Structural characterization of corn fiber hemicelluloses extracted by organic solvent and screening of degradation enzymes

Abstract

An integrated treatment coupling peracetic acid delignification, dimethyl sulfoxide extraction, and ethanol precipitation were performed to isolate hemicellulose from de-starched corn fiber. Based on chemical composition, molecular weight distribution, methylation, and nuclear magnetic resonance spectroscopy, it is proposed that hemicelluloses in corn fiber were composed of two polysaccharides, glucuronoarabinoxylan (about 80 %) and xyloglucan (about 20 %). Xylose (about 46 %) and arabinose (about 32 %) were the main components in glucuronoarabinoxylan.

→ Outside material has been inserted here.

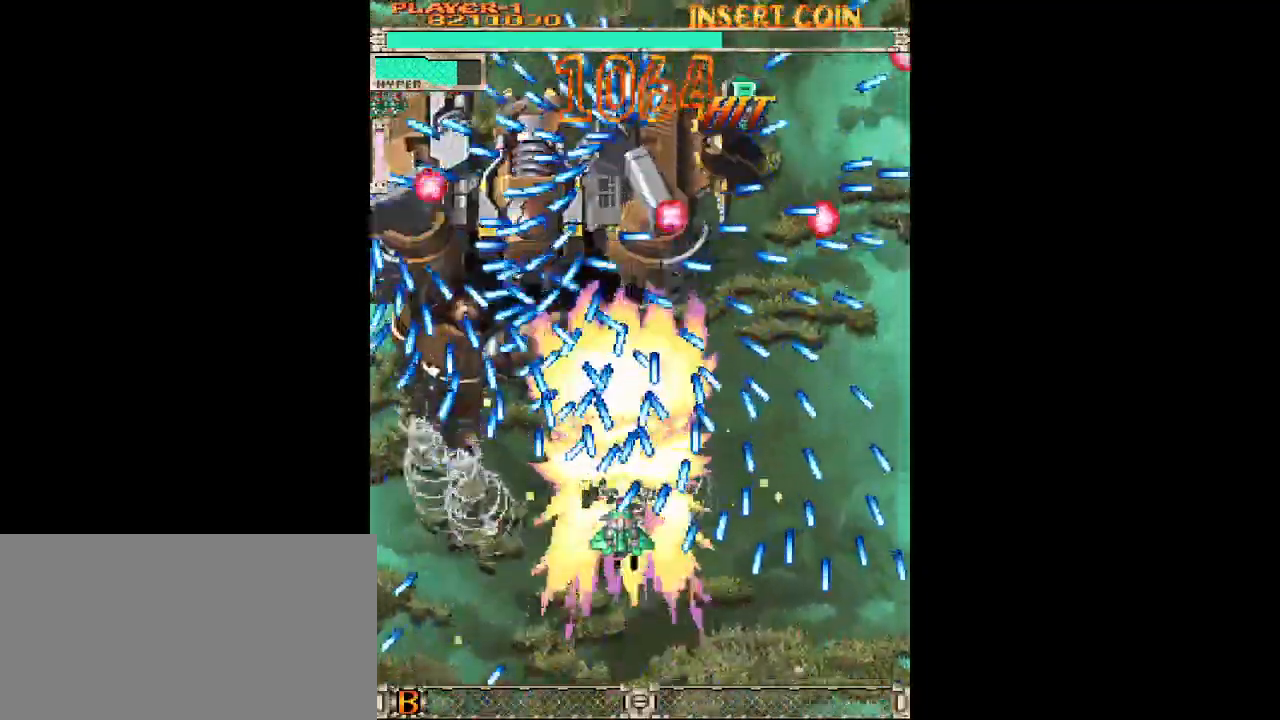
{"buttons": ["SQUARE"], "left_stick": "center", "events": [[33, "TRIANGLE", "down"], [50, "left_stick", "down"], [83, "TRIANGLE", "up"], [150, "TRIANGLE", "down"], [200, "TRIANGLE", "up"], [200, "left_stick", "down-left"], [267, "TRIANGLE", "down"], [333, "TRIANGLE", "up"], [350, "left_stick", "center"], [400, "TRIANGLE", "down"], [450, "TRIANGLE", "up"]]}
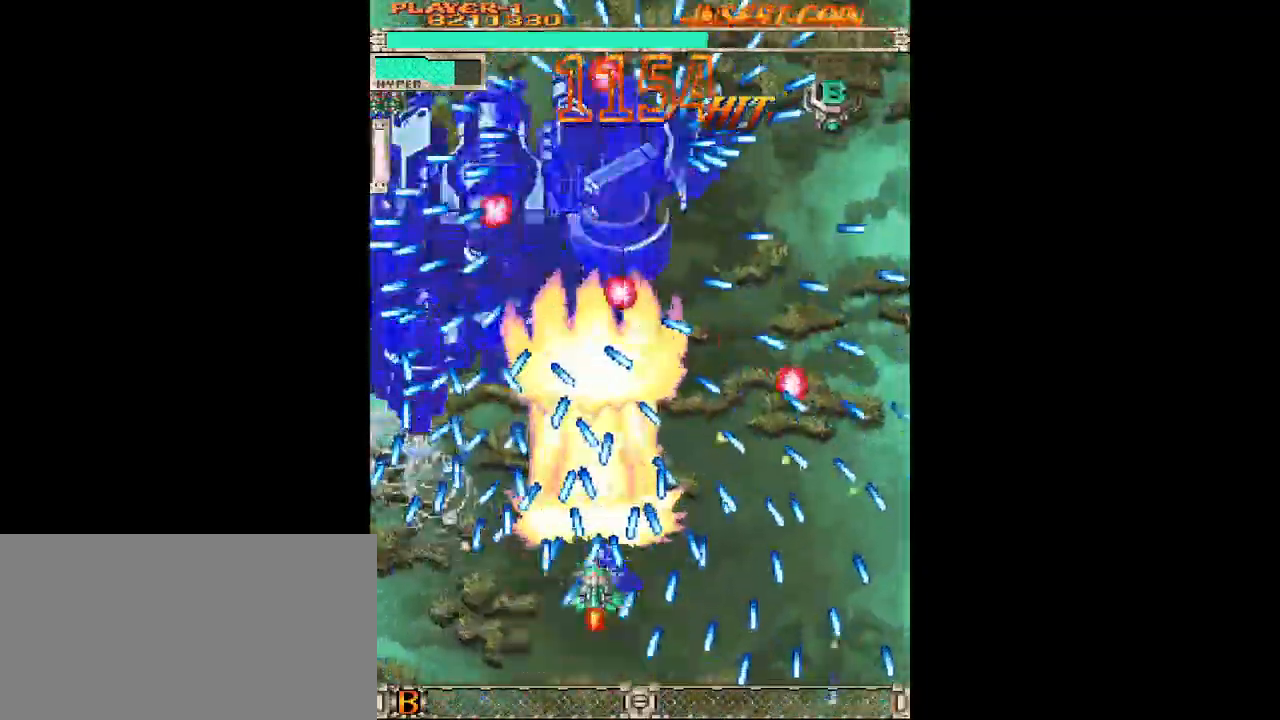
{"buttons": ["SQUARE"], "left_stick": "down", "events": [[17, "TRIANGLE", "down"], [17, "left_stick", "down"], [83, "TRIANGLE", "up"], [150, "TRIANGLE", "down"], [183, "left_stick", "center"], [200, "TRIANGLE", "up"], [250, "left_stick", "down"], [267, "TRIANGLE", "down"], [333, "TRIANGLE", "up"], [383, "TRIANGLE", "down"], [383, "left_stick", "center"], [450, "TRIANGLE", "up"], [500, "left_stick", "down"]]}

More than half of the xylose units in the glucuronoarabinoxylan backbone chain were substituted at O-2 and/or O-3 by various monomers or oligomeric side chains. Based on structure analysis, five hemicellulases were selected and added to Penicillium oxalicum MCAX enzymes for enzymatic hydrolysis of corn fiber. The results showed that the addition of hemicellulases increased the sugar yield of corn fiber. These results demonstrate the effectiveness of enzyme consortium constructed by elucidating the chemical structure of hemicellulose in corn fiber for the degradation of corn fiber and also provide a general solution for the rational construction of targeted and efficient enzyme systems for the degradation of lignocellulosic biomass.